In fact, top covers are cost effective the most when the deductible is high. You can afford a higher deductible when your basic cover is decent. Sample this: For a deductible of ₹ 2 lakh and a top-up cover of ₹ 5 lakh, a 35-year-old will need to pay ₹ 4,412. Increase the deductible to ₹ 4 lakh and the top-up cover to ₹ 10 lakh and the premium actually comes down to ₹ 2,206. So in the first case, if the person had a regular health insurance policy of ₹ 2 lakh, he would have to shell out ₹ 10,289 for both the plans for a cover of ₹ 7 lakh. In the latter case, the collective cover of ₹ 14 lakh would come for ₹ 11,977, ₹ 7 lakh worth of extra cover would come for ₹ 689 more.

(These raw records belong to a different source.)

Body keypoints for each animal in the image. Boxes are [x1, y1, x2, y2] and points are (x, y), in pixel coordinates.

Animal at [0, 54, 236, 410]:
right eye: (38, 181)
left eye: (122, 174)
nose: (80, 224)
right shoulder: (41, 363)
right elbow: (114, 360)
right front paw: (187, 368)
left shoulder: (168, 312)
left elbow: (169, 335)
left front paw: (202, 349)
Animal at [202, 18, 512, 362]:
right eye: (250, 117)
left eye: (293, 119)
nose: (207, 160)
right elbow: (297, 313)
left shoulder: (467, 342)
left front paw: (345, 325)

Explains Datta: “The premiums actually depend on how close you are to the ground. Typically, minor claims that are between ₹ 2 lakh and ₹ 3 lakh are more frequent than huge claims that are above ₹ 4 lakh. So a top-up plan that comes with a higher deductible is cheaper than a top-up plan with a lower deductible."
Other policies
Floater policies: A good time to consider a floater policy is when your family expands. Since a floater policy considers the entire family as one unit, the premiums are lower. But the biggest advantage of a floater policy is also its biggest drawback—in the rare case when the entire family needs medical care, a small floater cover can pinch very hard. Says Chopra: “We recommend floater policies over multiple individual policies because administratively floater policies are easier to handle. However, a person needs to ensure that he has ample cover under his floater policy. For a family of four, a cover of ₹ 10 lakh is advisable."
Defined benefit plans: The market does not stop at indemnity policies alone. Health insurance plans that have a defined benefit are equally popular. Since the benefits under these plans are defined, they usually work well as income supplement products.

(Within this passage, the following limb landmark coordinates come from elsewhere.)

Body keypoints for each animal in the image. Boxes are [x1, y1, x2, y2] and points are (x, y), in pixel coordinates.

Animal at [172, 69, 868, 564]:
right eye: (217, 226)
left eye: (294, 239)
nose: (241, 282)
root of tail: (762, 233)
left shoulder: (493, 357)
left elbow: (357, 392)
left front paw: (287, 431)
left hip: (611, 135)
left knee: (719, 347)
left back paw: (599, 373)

For instance, a critical illness plan gives a predefined lump sum if the policyholder is diagnosed with a specified critical illness. The policy terminates after this. The idea behind a lump sum is to compensate for the loss of income due to a critical illness.
But if you have enough savings or sufficient health insurance, you could give other defined benefit plans, including hospital cash that pays daily cash during hospitalization or major surgical benefit that pays a lump sum on major surgical procedures a miss.
To make top-up plans work in your favour, ensure you have a comfortable base. In assessing your base, don’t just bank on the health insurance policy provided by your employer. If you switch jobs, you will lose that. Also, with portability becoming a reality, if you are a healthy individual, you can consider porting your employer’s policy to an individual one when changing jobs.